Should a function have only one return statement?
This could happen if your compareTo method isn't consistent. I.e. if a.compareTo(b) > 0, then b.compareTo(a) must be < 0. And if a.compareTo(b) > 0 and b.compareTo(c) > 0, then a.compareTo(c) must be > 0. If those aren't true, TreeSet can get all confused.
Firstly, if you are using a TreeSet, the actual behavior of your hashCode methods won't affect the results. TreeSet does not rely on hashing.
Really we need to see more code; e.g. the actual implementations of the equals and compareTo methods, and the code that instantiates the TreeSet.
However, if I was to guess, it would be that you have overloaded the equals method by declaring it with the signature boolean equals(Ticket other). That would lead to the behavior that you are seeing. To get the required behavior, you must override the method; e.g.
#Override
public boolean equals(Object other) { ...

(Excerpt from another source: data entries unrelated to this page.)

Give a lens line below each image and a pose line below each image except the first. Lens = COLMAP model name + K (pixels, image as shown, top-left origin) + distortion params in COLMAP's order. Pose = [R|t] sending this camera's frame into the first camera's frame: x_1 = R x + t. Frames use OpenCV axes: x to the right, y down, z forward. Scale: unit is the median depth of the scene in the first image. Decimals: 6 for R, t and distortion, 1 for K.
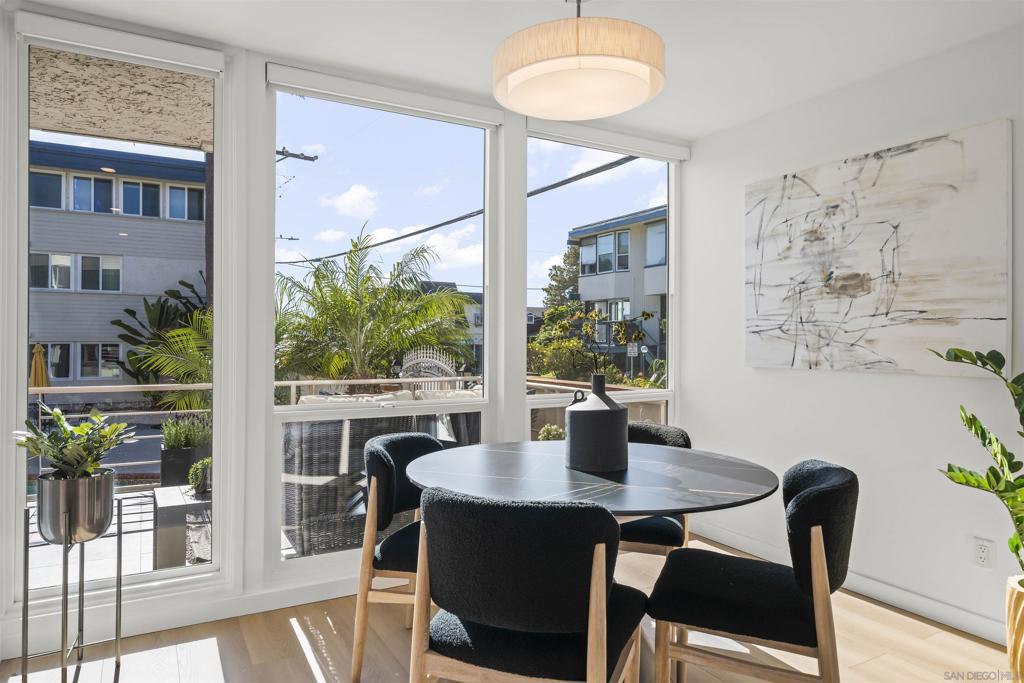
lens RADIAL K [[662.2, 0, 512.8], [0, 662.2, 337.0], [0, 0, 1]] dist [0.003744, -0.001541]
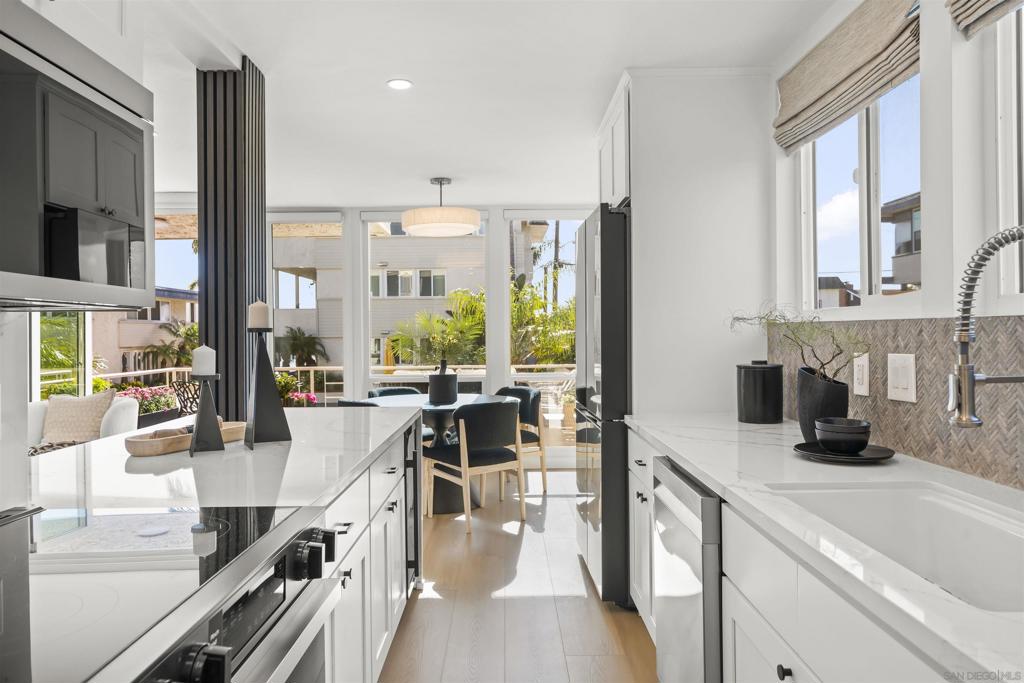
lens RADIAL K [[693.4, 0, 511.1], [0, 693.4, 336.0], [0, 0, 1]] dist [-0.001785, 0.009924]
pose [[0.875215, -0.009446, -0.483642, 0.158683], [0.016418, 0.999813, 0.010185, -0.004560], [0.483455, -0.016854, 0.875207, -0.100506]]
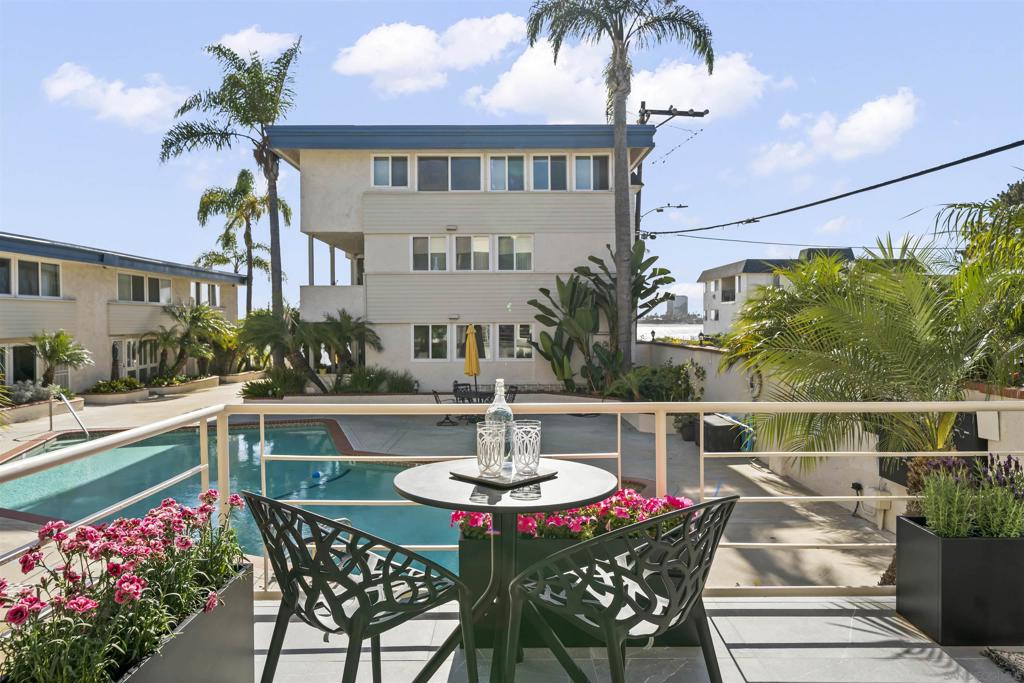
lens RADIAL K [[693.4, 0, 503.3], [0, 693.4, 327.6], [0, 0, 1]] dist [-0.001785, 0.009924]
pose [[0.872342, -0.003588, -0.488883, -0.133180], [0.011762, 0.999838, 0.013650, 0.000335], [0.488755, -0.017657, 0.872242, 0.093160]]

(It is a good idea to put in the #Override annotation to make it clear that the method overrides a method in the superclass, or implements a method in an interface. If your method isn't actually an override, then you'll get a compilation error ... which would be a good thing.)
EDIT
Based on the code that you have added to the question, the problem is not overload vs override. (As I said, I was only guessing ...)
It is most likely that the compareTo and equals are incorrect. It is still not entirely clear exactly where the bug is because the semantics of both methods depends on the compareTo and equals methods of the Boeking class.
The first if statement of the Ticket.compareTo looks highly suspicious. It looks like the return 1; could cause t1.compareTo(t2) and t2.compareTo(t1) to both return 1 for some tickets t1 and t2 ... and that would definitely be wrong.